For that reason, Evolution’s $1 billion grab for all of Ernest Henry in North Queensland a couple of years ago has changed its profile, especially with more news of a potentially larger mineral resource at the mine – even though it will be deeper.
Its larger rival Northern Star is a pure gold play and that is going to be an increasingly hard play to sustain, even if global economic and financial conditions remain volatile for a while yet. The idea of gold as a safe haven is not something you can build a successful long-term company on these days.
And the all-paper offer from Newmont gives another clue – even though it is the biggest gold miner in the world, it doesn’t have the financial clout the big three have – BHP, Rio Tinto and Glencore (which doesn’t want to put up cash in its ham-fisted attempts to grab Canada’s Teck).
BHP paid $A9.6 billion for OZ Minerals and its gold, copper and now nickel in West Musgrave in eastern WA which is the largest nickel prospect in the country, followed (at this stage) by Chalice’s Gonneville in WA.
BHP also has Oak Dam in South Australia, a mini-me version of the huge Olympic Dam deposit which is now settling down for a long life after a big refit. (BHP also has a major copper prospect in Arizona).
BHP is already the world’s biggest copper miner and the OZ Minerals mines and West Musgrave mine in particular offer hundreds of thousands of extras tonnes down the track of the red metal and thousands of tonnes of nickel.
BHP talks about iron ore, copper, nickel and potash – gold doesn’t get a mention. it used to own Telfer through BHP Gold which became Newcrest.
Rio Tinto had the huge low grade Winu copper, gold and silver prospect in the Paterson region of the eastern Pilbara, near Telfer and the Havieron prospect of Newcrest (soon Newmont).
It also has a stake in Escondida in Chile (which is controlled by BHP) and major copper interests -mine and prospects in the US state of Arizona.
These global giants chase scale in their investments, not small to medium prospects with little chance of being expanded.
You can bet that if Newmont doesn’t find Telfer and Havieron ‘core’ than someone like Rio Tinto will be all over it – the prospect of having a major processing centre like Telfer would improve the economics of Winu.
So then, who could be on the takeover trail?
Silver Lake Resources, which tried to elbow Genesis aside and grab St Barbara’s Leonora gold assets, is an obvious predator, but its roughly $1 billion valuation limits its ambitions, as we saw with the attempt to get the St Barbara assets via a $658 million cash and share offer that looked like a big strain.
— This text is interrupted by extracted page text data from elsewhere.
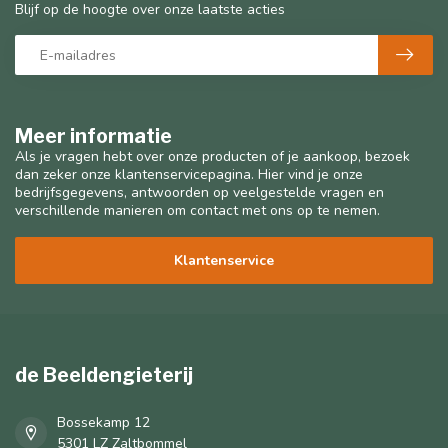
Blijf op de hoogte over onze laatste acties
Meer informatie
Als je vragen hebt over onze producten of je aankoop, bezoek
dan zeker onze klantenservicepagina. Hier vind je onze
bedrijfsgegevens, antwoorden op veelgestelde vragen en
verschillende manieren om contact met ons op te nemen.
Klantenservice
de Beeldengieterij
Bossekamp 12
5301 LZ Zaltbommel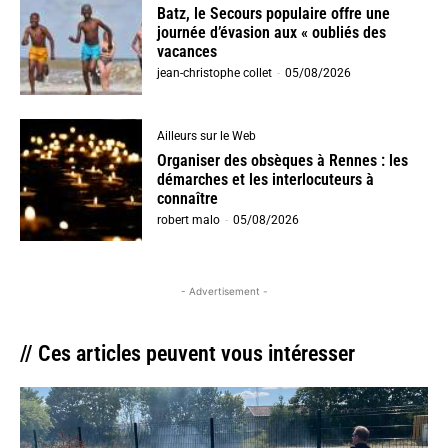
Batz, le Secours populaire offre une
journée d’évasion aux « oubliés des
vacances
jean-christophe collet
-
05/08/2026
Ailleurs sur le Web
Organiser des obsèques à Rennes : les
démarches et les interlocuteurs à
connaître
robert malo
-
05/08/2026
- Advertisement -
// Ces articles peuvent vous intéresser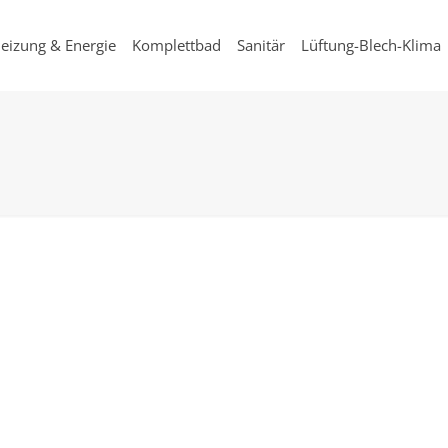
eizung & Energie
Komplettbad
Sanitär
Lüftung-Blech-Klima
But could Silver Lake have another day – a shareholder in St Barbara wants the company to look seriously at Silver Lake’s offer. Li Capital, which owns 9% of St Barbara want St Barbara directors to reverse their decision to refuse to entertain Silver Lake’s offer for the Gwalia mine and other assets.
St Barbara directors have done so out of concern they would breach the “no talk” provisions of their agreement to sell the assets to Genesis Minerals for $631 million.
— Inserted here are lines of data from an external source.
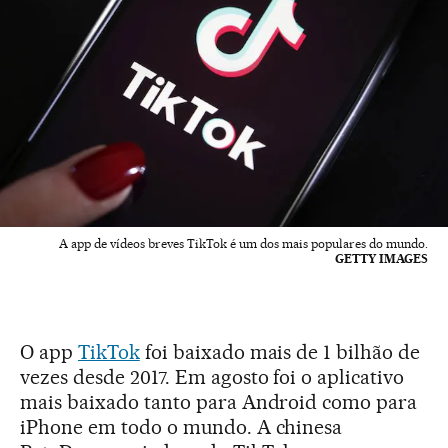
A app de vídeos breves TikTok é um dos mais populares do mundo.
GETTY IMAGES
O app
TikTok
foi baixado mais de 1 bilhão de
vezes desde 2017. Em agosto foi o aplicativo
mais baixado tanto para Android como para
iPhone em todo o mundo. A chinesa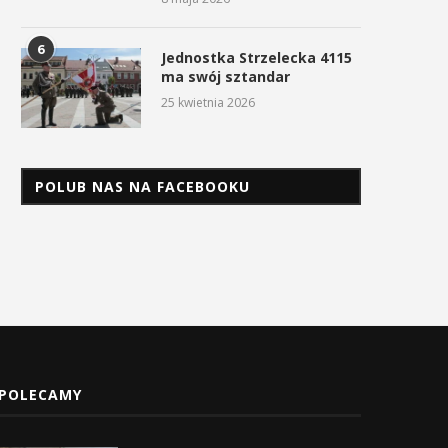
6
Jednostka Strzelecka 4115
ma swój sztandar
25 kwietnia 2026
POLUB NAS NA FACEBOOKU
POLECAMY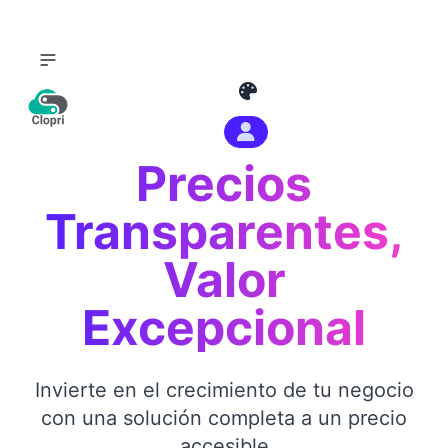
Inicio
Precios
Precios
Transparentes,
Ayuda
Valor
Descargar Clopri
Excepcional
Preguntas Frecuentes
Blog Soporte
Invierte en el crecimiento de tu negocio
con una solución completa a un precio
accesible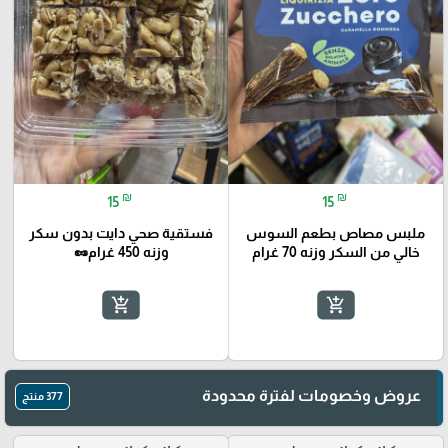
₪
₪
15
15
ملبس مصاص بطعم السوس
فستقية صحي دايت بدون سكر
خالي من السكر وزنه 70 غرام
وزنه 450 غرام🥜
add_shopping_cart
add_shopping_cart
عروض وخصومات لفترة محدودة
377 منتج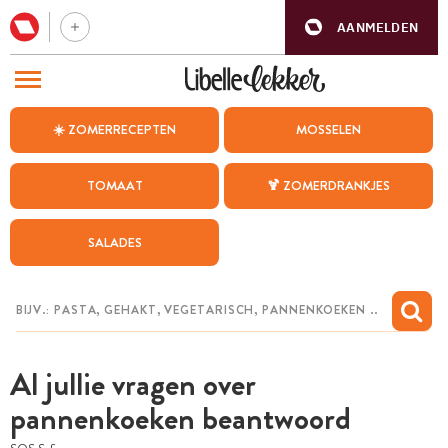
AANMELDEN
BEZOEK ONZE ANDERE WEBSITES
☀️ ZOMERRECEPTEN
MOSSELEN
RECEPTEN
TOMAAT
🍹 ZOMERDRANKJES
WEEKMENU
SALADES
CHAT MET MAIA
INSPIRATIE
MIJN BEWAARDE RECEPTEN
Al jullie vragen over
pannenkoeken beantwoord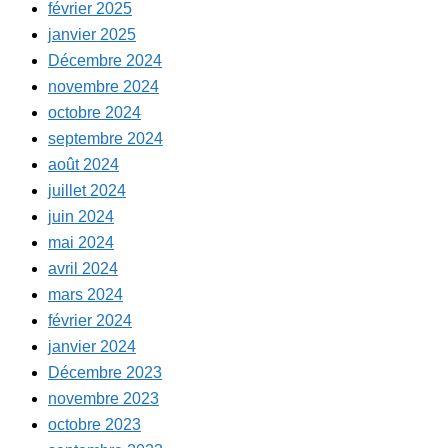
février 2025
janvier 2025
Décembre 2024
novembre 2024
octobre 2024
septembre 2024
août 2024
juillet 2024
juin 2024
mai 2024
avril 2024
mars 2024
février 2024
janvier 2024
Décembre 2023
novembre 2023
octobre 2023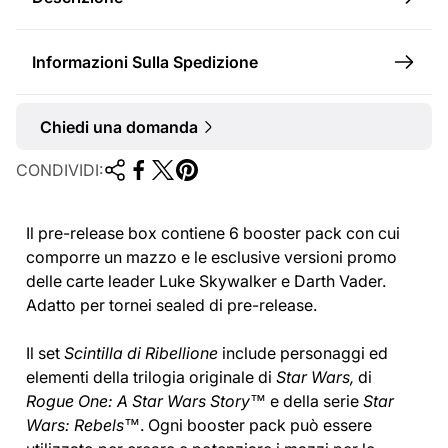
e
Informazioni Sulla Spedizione
Chiedi una domanda
CONDIVIDI:
Il pre-release box contiene 6 booster pack con cui
comporre un mazzo e le esclusive versioni promo
delle carte leader Luke Skywalker e Darth Vader.
Adatto per tornei sealed di pre-release.
Il set
Scintilla di Ribellione
include personaggi ed
elementi della trilogia originale di
Star Wars,
di
Rogue
One: A Star Wars Story™
e della serie
Star
Wars: Rebels™
. Ogni booster pack può essere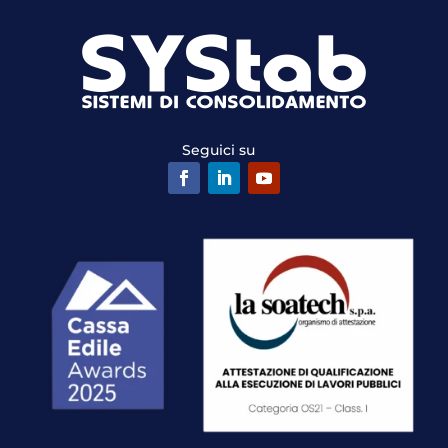
Seguici su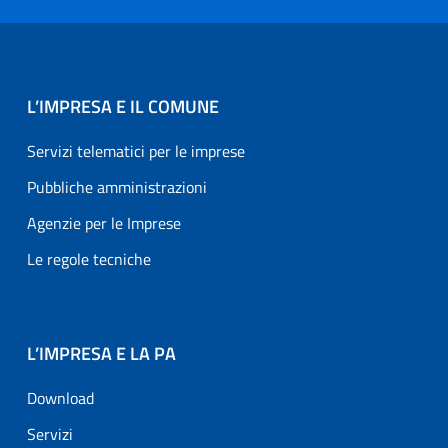
L’IMPRESA E IL COMUNE
Servizi telematici per le imprese
Pubbliche amministrazioni
Agenzie per le Imprese
Le regole tecniche
L’IMPRESA E LA PA
Download
Servizi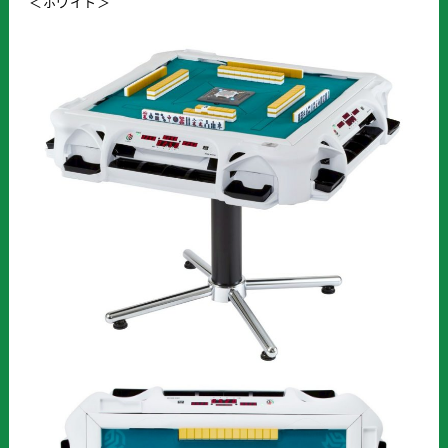
＜ホワイト＞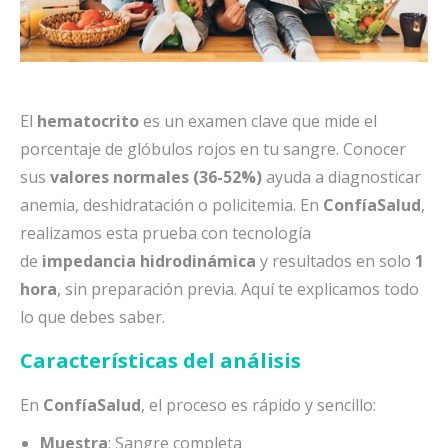
El
hematocrito
es un examen clave que mide el
porcentaje de glóbulos rojos en tu sangre. Conocer
sus
valores normales (36-52%)
ayuda a diagnosticar
anemia, deshidratación o policitemia. En
ConfíaSalud
,
realizamos esta prueba con tecnología
de
impedancia hidrodinámica
y resultados en solo
1
hora
, sin preparación previa. Aquí te explicamos todo
lo que debes saber.
Características del análisis
En
ConfíaSalud
, el proceso es rápido y sencillo:
Muestra
: Sangre completa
Gold Road, which has half the Gruyere mine in WA with Gold Fields, could be on the menu for its South African partner, especially with the near 20% stake in De Grey Mining and its high-grade Mallina/Hemi gold discoveries in the WA Pilbara.
In NSW, Evolution’s Cowal mine is in the same area of the copper gold province in the central west of the state as Cadia, but there’s also Alkane with its Tomingley gold mine but enormously prospective copper gold discoveries nearby called Boda, 1, 2, and 3 and kaiser, and Magmatic Resources, also nearby which looks like it’s in the early stage of a similar find.
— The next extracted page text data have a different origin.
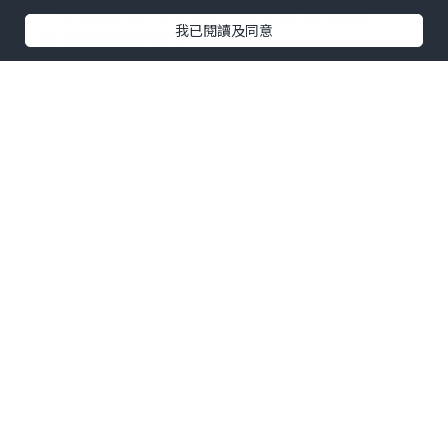
在找回你的時候，我會對你承諾：
我已閱讀及同意
「不會再讓你哭。」
童話的結局其實並不美好，HAPPY
FOREVER根本不存在，可是⋯⋯
你曾在我面前承諾，說會改寫這個結
局。
我相信，在命運的操弄下，在悲歡離
合之中，我們終將重逢。
*本站之內容由作者所提供，並不代表本站的立場。因此本站對
所有博客的立場、真實性、準確性及完整性不負任何法律責
任。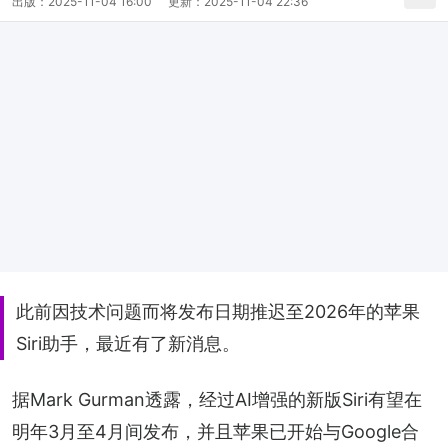
出版：
2025-11-04 16:00
更新：
2025-11-04 22:36
此前因技术问题而将发布日期推迟至2026年的苹果
Siri助手，最近有了新消息。
据Mark Gurman透露，经过AI增强的新版Siri有望在
明年3月至4月间发布，并且苹果已开始与Google合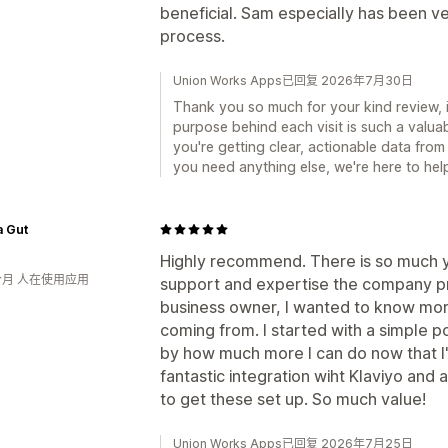
beneficial. Sam especially has been v
process.
Union Works Apps已回复 2026年7月30日
Thank you so much for your kind review, 
purpose behind each visit is such a valuab
you're getting clear, actionable data from 
you need anything else, we're here to hel
a Gut
Highly recommend. There is so much y
个月 人在使用应用
support and expertise the company pro
business owner, I wanted to know m
coming from. I started with a simple 
by how much more I can do now that I'
fantastic integration wiht Klaviyo and
to get these set up. So much value!
Union Works Apps已回复 2026年7月25日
Chalice Mining will be a gold producer, but more importantly also a producer of nickel platinum, copper, nickel, palladium and cobalt. It will eventually come into someone’s sights but there is up to four more years work to get a mine started on its rich Gonneville deposit.
Chalice has renewable materials that are the envy of global miners. All it is missing is lithium!